The things that work about Funny Games are exactly the elements that are most conventional. If this were just a horror film about a home invasion, it would be very well put together (although I still might not like it, for reasons I’ll go into later). Haneke, though, doesn’t make conventional films, and it seems he’s incapable of getting behind a camera without expounding his paranoia about the nature of video recording. In Caché and Benny’s Video, he did so in an interesting and rewarding way, but when making Funny Games Haneke was for some reason possessed by the spirit of a second-year film student, and decided to get really fucking meta. 

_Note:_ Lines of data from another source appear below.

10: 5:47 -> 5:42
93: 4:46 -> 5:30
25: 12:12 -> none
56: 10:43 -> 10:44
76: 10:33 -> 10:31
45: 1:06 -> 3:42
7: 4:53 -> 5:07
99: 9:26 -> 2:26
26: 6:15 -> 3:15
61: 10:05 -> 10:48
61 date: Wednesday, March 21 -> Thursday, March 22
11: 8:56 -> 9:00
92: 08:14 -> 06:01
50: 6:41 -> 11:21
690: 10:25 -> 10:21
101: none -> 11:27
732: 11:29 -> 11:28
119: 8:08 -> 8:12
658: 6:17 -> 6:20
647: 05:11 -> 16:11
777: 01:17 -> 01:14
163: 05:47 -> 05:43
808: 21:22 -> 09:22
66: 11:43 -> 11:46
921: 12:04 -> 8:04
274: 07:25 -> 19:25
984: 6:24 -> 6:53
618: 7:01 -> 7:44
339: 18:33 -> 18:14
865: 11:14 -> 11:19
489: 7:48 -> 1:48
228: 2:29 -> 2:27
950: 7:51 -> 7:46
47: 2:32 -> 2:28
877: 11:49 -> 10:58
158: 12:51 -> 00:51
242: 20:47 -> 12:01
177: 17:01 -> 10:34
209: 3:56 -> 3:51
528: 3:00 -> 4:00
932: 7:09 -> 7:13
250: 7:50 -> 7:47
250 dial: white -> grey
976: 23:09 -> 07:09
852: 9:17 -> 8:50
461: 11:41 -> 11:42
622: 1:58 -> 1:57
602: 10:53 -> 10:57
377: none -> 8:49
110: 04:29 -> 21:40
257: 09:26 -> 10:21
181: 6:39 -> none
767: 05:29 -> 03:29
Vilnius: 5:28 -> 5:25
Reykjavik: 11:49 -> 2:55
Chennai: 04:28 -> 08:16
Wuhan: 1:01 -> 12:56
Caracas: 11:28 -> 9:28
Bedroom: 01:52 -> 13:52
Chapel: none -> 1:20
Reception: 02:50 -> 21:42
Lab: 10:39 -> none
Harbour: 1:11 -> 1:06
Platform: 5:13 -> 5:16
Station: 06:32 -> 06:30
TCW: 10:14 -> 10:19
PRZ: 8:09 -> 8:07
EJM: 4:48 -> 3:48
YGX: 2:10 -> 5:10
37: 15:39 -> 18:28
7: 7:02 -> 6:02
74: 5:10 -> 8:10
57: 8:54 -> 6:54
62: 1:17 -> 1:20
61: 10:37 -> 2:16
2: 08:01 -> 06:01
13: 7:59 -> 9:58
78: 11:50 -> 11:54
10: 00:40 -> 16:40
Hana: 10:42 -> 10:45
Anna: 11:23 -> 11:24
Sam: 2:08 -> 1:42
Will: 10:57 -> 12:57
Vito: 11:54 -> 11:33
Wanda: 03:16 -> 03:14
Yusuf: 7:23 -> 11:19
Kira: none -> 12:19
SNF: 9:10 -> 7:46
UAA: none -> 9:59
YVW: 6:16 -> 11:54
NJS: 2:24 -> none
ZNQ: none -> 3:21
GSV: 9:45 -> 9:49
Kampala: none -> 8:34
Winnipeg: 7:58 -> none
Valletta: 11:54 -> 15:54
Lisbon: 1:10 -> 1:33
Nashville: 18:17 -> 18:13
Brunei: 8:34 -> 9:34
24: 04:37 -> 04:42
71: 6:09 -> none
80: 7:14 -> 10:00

    Fourth wall breaks are a tricky thing. Do them right, and they can be great; do them wrong, and you look inept and pretentious. Haneke does not do them right. You see, the whole point of Funny Games is to question the audience - why are you still watching? Why do you like seeing people being tortured? Do we live in a society? So when Peter/Paul makes the family bet on whether they will survive the night (he, of course, bets that they won’t), he then turns to the camera and says, directly to the audience, “What about you? Who do you bet on?” or something of the sort. Get it? We’re watching the film, so we’re complicit in what the characters are doing. Later in the film, Naomi Watts manages to get hold of the shotgun Peter/Paul has been threatening the family with, and shoots Peter/Paul. Paul/Peter is shocked, and grabs a TV remote. He presses the rewind button and turns back time to just before Watts grabs the shotgun - he stops her, and saves Peter/Paul. Get it? It’s a film, so he can rewind it like a film. Get it? Do you get it yet? You’re rooting for the family, but you don't really want them to win yet, because you’re enjoying watching them suffer. Do you get it? Micahel Haneke isn’t sure you’ve really got it. 
    What’s really irritating about Funny Games is that Haneke clearly thinks he’s asking tough questions about our relationship to violent media, but he isn’t. He’s pointing out that we like to watch violent media - that’s it. He describes something that everyone already knows, and then acts as though he’s uncovered some deep truth. Without the pretension, Funny Games would be a pointless exercise in the depiction of cruelty. With it, it’s an hour and a half of listening to Michael Haneke’s opinions on cinematic violence - a fate only marginally better than that visited upon the characters in the film.